> Task brief: The expected answer comprises all lines from the entries that contain the string "instruction".

> Source material:
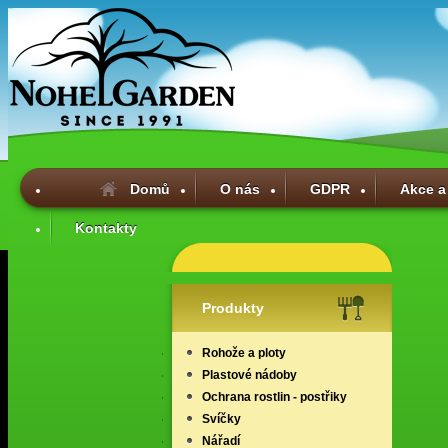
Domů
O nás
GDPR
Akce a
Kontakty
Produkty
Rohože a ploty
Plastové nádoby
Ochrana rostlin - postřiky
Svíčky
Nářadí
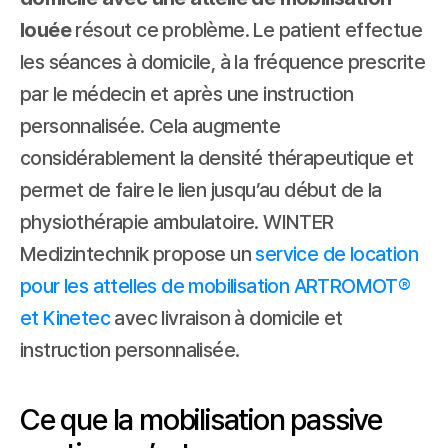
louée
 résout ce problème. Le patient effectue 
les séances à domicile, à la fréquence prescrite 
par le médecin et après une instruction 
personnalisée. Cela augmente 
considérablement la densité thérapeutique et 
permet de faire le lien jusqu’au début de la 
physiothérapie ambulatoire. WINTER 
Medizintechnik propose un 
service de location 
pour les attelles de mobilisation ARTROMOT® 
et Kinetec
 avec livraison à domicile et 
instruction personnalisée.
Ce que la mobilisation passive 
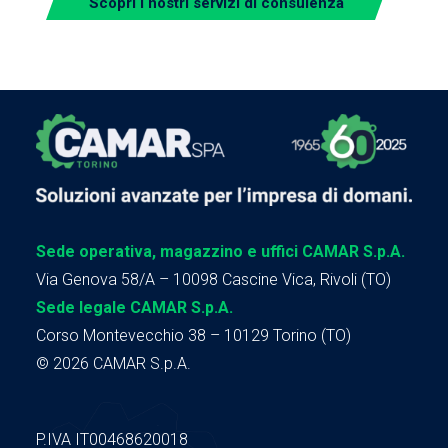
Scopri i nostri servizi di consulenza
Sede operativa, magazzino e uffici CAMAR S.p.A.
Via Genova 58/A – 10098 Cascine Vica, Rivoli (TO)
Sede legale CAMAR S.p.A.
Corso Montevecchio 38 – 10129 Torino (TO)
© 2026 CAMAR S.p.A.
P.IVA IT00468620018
==
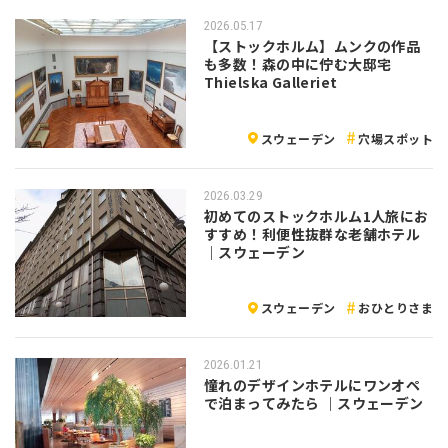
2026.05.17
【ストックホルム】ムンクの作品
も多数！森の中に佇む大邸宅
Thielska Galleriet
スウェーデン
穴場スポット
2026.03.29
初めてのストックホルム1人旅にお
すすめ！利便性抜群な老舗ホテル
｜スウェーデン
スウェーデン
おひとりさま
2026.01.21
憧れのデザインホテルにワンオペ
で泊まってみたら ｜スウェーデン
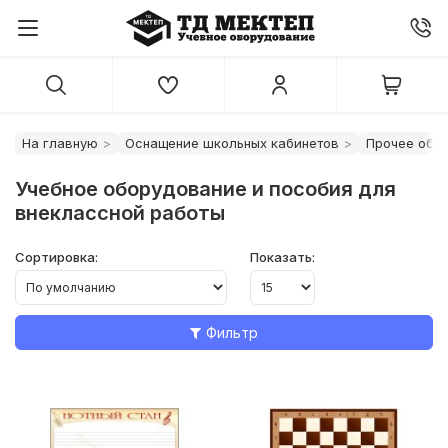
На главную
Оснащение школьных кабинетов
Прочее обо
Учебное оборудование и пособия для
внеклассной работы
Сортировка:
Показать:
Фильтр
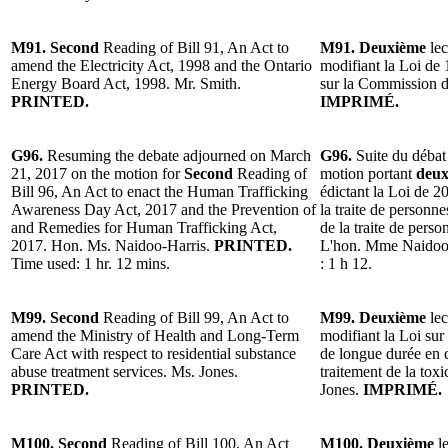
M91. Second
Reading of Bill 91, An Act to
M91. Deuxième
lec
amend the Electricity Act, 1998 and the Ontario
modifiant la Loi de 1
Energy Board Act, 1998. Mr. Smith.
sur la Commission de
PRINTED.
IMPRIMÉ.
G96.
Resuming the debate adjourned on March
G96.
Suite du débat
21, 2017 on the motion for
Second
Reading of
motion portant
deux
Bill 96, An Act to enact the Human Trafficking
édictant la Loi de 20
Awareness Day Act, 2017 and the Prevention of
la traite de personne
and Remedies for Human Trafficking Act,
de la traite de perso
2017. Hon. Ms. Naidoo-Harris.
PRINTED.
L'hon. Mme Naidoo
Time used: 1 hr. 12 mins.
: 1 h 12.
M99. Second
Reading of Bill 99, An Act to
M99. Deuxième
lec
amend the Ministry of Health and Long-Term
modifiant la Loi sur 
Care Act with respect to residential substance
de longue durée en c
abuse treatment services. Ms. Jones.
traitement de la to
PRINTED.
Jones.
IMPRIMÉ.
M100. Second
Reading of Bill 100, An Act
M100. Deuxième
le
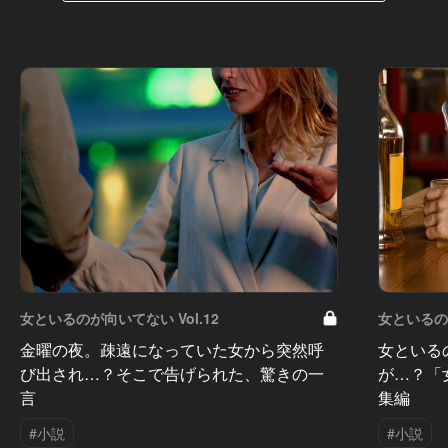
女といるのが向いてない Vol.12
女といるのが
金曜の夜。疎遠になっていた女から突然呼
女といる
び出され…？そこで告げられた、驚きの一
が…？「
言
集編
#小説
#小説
...
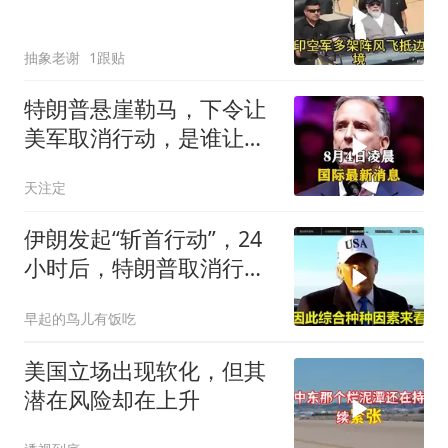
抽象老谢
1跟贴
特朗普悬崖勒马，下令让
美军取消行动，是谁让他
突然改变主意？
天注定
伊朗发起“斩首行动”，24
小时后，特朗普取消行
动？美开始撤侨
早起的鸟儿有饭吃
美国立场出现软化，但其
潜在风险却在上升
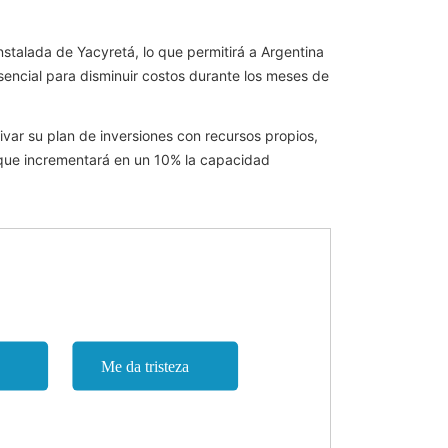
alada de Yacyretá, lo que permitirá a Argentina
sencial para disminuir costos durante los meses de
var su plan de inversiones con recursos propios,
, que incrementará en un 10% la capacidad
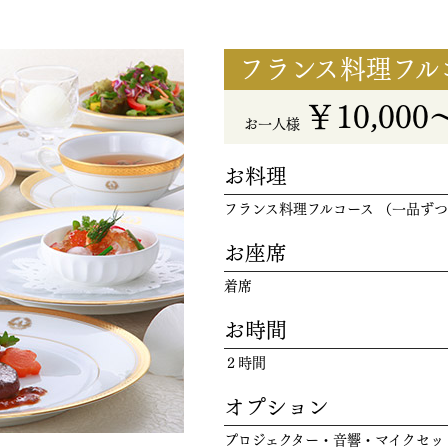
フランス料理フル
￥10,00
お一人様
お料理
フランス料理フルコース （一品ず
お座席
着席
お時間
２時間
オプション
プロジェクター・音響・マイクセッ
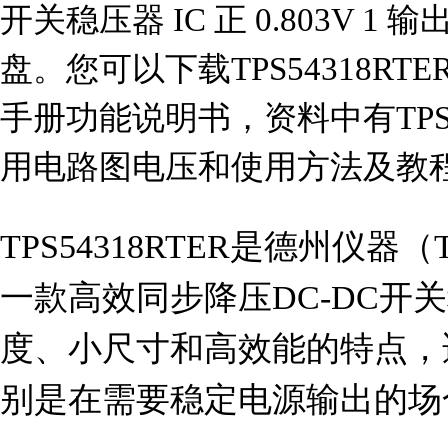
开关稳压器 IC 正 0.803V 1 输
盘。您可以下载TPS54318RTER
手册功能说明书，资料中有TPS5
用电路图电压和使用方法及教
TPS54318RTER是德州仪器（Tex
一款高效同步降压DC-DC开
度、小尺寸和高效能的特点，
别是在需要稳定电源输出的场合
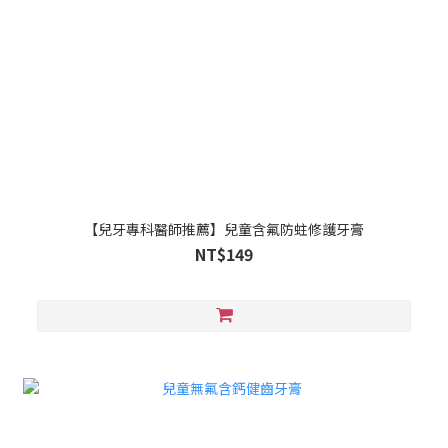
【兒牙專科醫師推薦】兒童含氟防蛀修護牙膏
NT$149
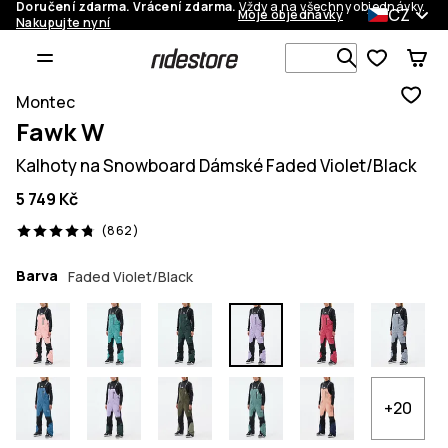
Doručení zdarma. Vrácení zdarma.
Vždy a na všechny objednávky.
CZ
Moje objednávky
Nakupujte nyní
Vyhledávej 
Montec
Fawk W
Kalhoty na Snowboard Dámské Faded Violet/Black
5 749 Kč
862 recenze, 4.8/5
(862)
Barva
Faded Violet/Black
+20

> Solution below:
par le médecin et après une instruction 
instruction personnalisée.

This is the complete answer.